-- Opening Marker --
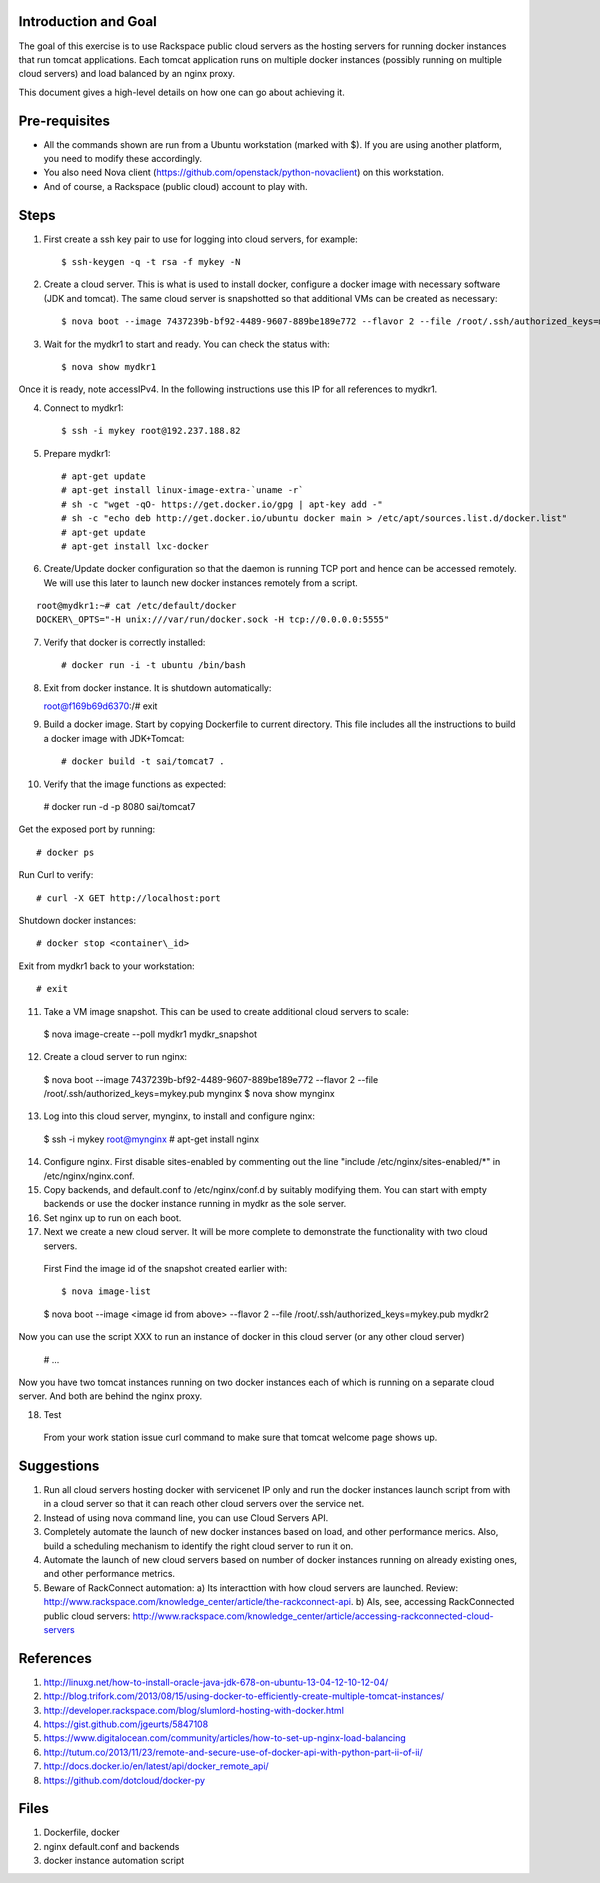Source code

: Introduction and Goal
=====================

The goal of this exercise is to use Rackspace public cloud servers as the hosting servers for running docker instances that run tomcat applications.
Each tomcat application runs on multiple docker instances (possibly running on multiple cloud servers) and load balanced by an nginx proxy.

This document gives a high-level details on how one can go about achieving it.


Pre-requisites
==============

* All the commands shown are run from a Ubuntu workstation (marked with $). If you are using another platform, you need to modify these accordingly.
* You also need Nova client (https://github.com/openstack/python-novaclient) on this workstation.
* And of course, a Rackspace (public cloud) account to play with.

Steps
=====

1) First create a ssh key pair to use for logging into cloud servers, for example::


    $ ssh-keygen -q -t rsa -f mykey -N

2) Create a cloud server. This is what is used to install docker, configure a docker image with necessary software (JDK and tomcat). The same cloud server is snapshotted so that additional VMs can be created as necessary::


    $ nova boot --image 7437239b-bf92-4489-9607-889be189e772 --flavor 2 --file /root/.ssh/authorized_keys=mykey.pub mydkr1

3) Wait for the mydkr1 to start and ready. You can check the status with::


    $ nova show mydkr1

Once it is ready, note accessIPv4. In the following instructions use this IP for all references to mydkr1.

4) Connect to mydkr1::

   $ ssh -i mykey root@192.237.188.82
   
5) Prepare mydkr1::

   # apt-get update
   # apt-get install linux-image-extra-`uname -r`
   # sh -c "wget -qO- https://get.docker.io/gpg | apt-key add -"
   # sh -c "echo deb http://get.docker.io/ubuntu docker main > /etc/apt/sources.list.d/docker.list"
   # apt-get update
   # apt-get install lxc-docker

   
6) Create/Update docker configuration so that the daemon is running TCP port and hence can be accessed remotely. We will use this later to launch new docker instances remotely from a script.

::

   root@mydkr1:~# cat /etc/default/docker
   DOCKER\_OPTS="-H unix:///var/run/docker.sock -H tcp://0.0.0.0:5555"

7) Verify that docker is correctly installed::

   # docker run -i -t ubuntu /bin/bash

8) Exit from docker instance. It is shutdown automatically::

   root@f169b69d6370:/# exit

9) Build a docker image. Start by copying Dockerfile to current directory. This file includes all the instructions to build a docker image with JDK+Tomcat::


   # docker build -t sai/tomcat7 .

10) Verify that the image functions as expected::

   # docker run -d -p 8080 sai/tomcat7

Get the exposed port by running::

   # docker ps

Run Curl to verify::


   # curl -X GET http://localhost:port

Shutdown docker instances::


   # docker stop <container\_id>

Exit from mydkr1 back to your workstation::


   # exit

11) Take a VM image snapshot. This can be used to create additional cloud servers to scale::

   $ nova image-create --poll mydkr1 mydkr_snapshot

12) Create a cloud server to run nginx::

   $ nova boot --image 7437239b-bf92-4489-9607-889be189e772 --flavor 2 --file /root/.ssh/authorized_keys=mykey.pub mynginx
   $ nova show mynginx

13) Log into this cloud server, mynginx, to install and configure nginx::

   $ ssh -i mykey root@mynginx
   # apt-get install nginx

14) Configure nginx. First disable sites-enabled by commenting out the line "include /etc/nginx/sites-enabled/*" in /etc/nginx/nginx.conf.
15) Copy backends, and default.conf to /etc/nginx/conf.d by suitably modifying them. You can start with empty backends or use the docker instance running in mydkr as the sole server.
16) Set nginx up to run on each boot.

17) Next we create a new cloud server. It will be more complete to demonstrate the functionality with two cloud servers.

   First Find the image id of the snapshot created earlier with::


   $ nova image-list

   $ nova boot --image <image id from above> --flavor 2 --file /root/.ssh/authorized_keys=mykey.pub mydkr2


Now you can use the script XXX to run an instance of docker in this cloud server (or any other cloud server)

   # ...

Now you have two tomcat instances running on two docker instances each of which is running on a separate cloud server. And both are behind the nginx proxy.

18) Test

   From your work station issue curl command to make sure that tomcat welcome page shows up.

Suggestions
===========

1) Run all cloud servers hosting docker with servicenet IP only and run the docker instances launch script from with in a cloud server so that it can reach other cloud servers over the service net.
2) Instead of using nova command line, you can use Cloud Servers API.
3) Completely automate the launch of new docker instances based on load, and other performance merics. Also, build a scheduling mechanism to identify the right cloud server to run it on.
4) Automate the launch of new cloud servers based on number of docker instances running on already existing ones, and other performance metrics. 
5) Beware of RackConnect automation:
   a) Its interacttion with how cloud servers are launched. Review: http://www.rackspace.com/knowledge_center/article/the-rackconnect-api. 
   b) Als, see, accessing RackConnected public cloud servers: http://www.rackspace.com/knowledge_center/article/accessing-rackconnected-cloud-servers


References
==========

1) http://linuxg.net/how-to-install-oracle-java-jdk-678-on-ubuntu-13-04-12-10-12-04/
2) http://blog.trifork.com/2013/08/15/using-docker-to-efficiently-create-multiple-tomcat-instances/
3) http://developer.rackspace.com/blog/slumlord-hosting-with-docker.html
4) https://gist.github.com/jgeurts/5847108
5) https://www.digitalocean.com/community/articles/how-to-set-up-nginx-load-balancing
6) http://tutum.co/2013/11/23/remote-and-secure-use-of-docker-api-with-python-part-ii-of-ii/
7) http://docs.docker.io/en/latest/api/docker_remote_api/
8) https://github.com/dotcloud/docker-py

Files
=====
1) Dockerfile, docker
2) nginx default.conf and backends
3) docker instance automation script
-- Closing Marker --
■ TASK DETAILS
Please say how many lines in the records above contain the word "root", giving the number alone.

■ ANSWER
7